School immediately. I remember at school helping to hide a girl (Katy) in a climbing frame - we made a wall of children around her. The reason being if the bully girl (Sara) saw Katy dare not to play with her she would go to the teacher and tell her that Katy had called her names.

Sara saw Katy despite our efforts and said im telling - poor Katy burst into tears and begged and pleaded and played with her.

Honestly things never change. There will always be bullying bitches.

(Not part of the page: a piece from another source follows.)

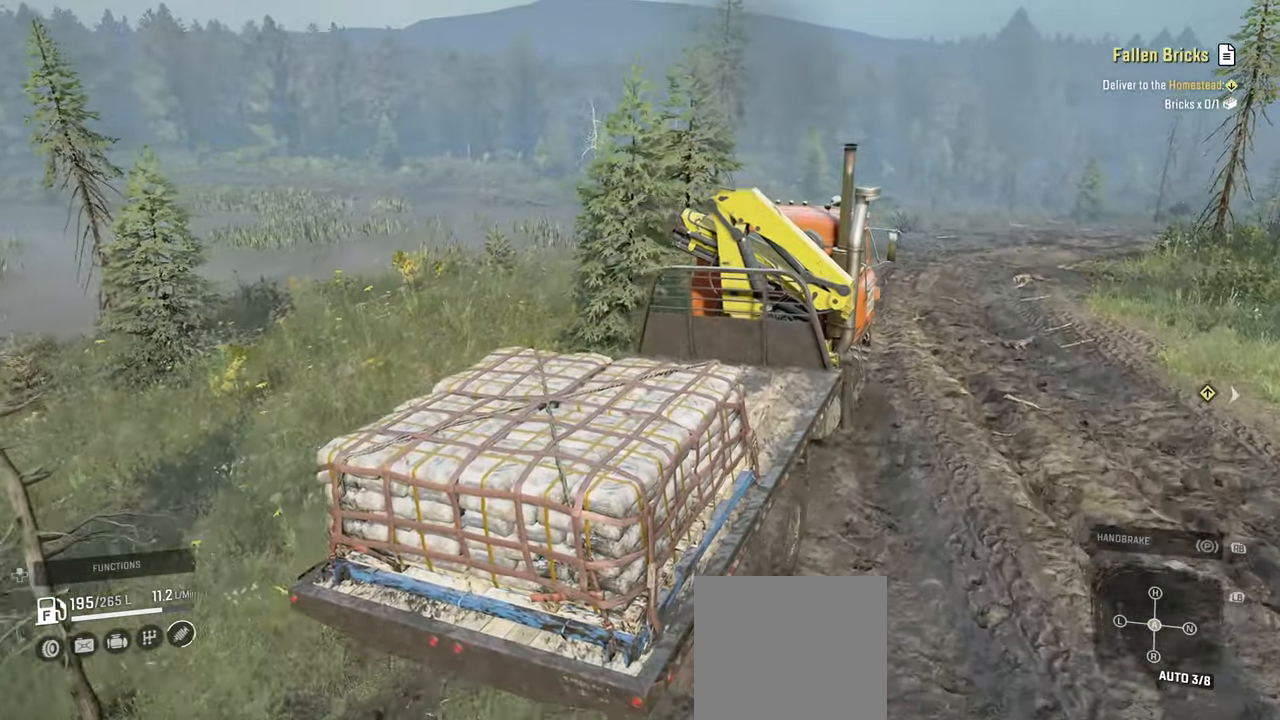
{"buttons": ["R2"], "left_stick": "center", "right_stick": "center", "events": [[34, "left_stick", "right"], [134, "L1", "down"], [150, "right_stick", "up"], [167, "left_stick", "center"], [234, "left_stick", "right"], [284, "L1", "up"], [300, "right_stick", "center"], [384, "left_stick", "center"]]}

Eenameenadeeka · 02/09/2025 23:46

I'd speak to the teacher for sure

GrumpyInsomniac · 02/09/2025 23:56

Always go to the school, not the parent, for this kind of thing. Also, from what you’ve said of the mum, she isn’t going to take the conversation well and is going to push the blame onto your daughter rather than acknowledge her own child’s bad behaviour.

Ihavenoclu · 03/09/2025 00:04

School, first thing in the morning. Tell the teacher you want DD separated from Hannah and encourage othwr friendships for dd. Teacher should also make lunch time supervisors aware.

My son had this in Y1 with a girl who acted very similar to Hannah. The teacher was brilliant when I spoke to her about it. She told my son to respond to all Hannas threats of telling the teacher with a 'that's ok hannah'.

That way the fear of being in trouble with the teacher will disappear. Speak to her in the morning, with your dd if you can.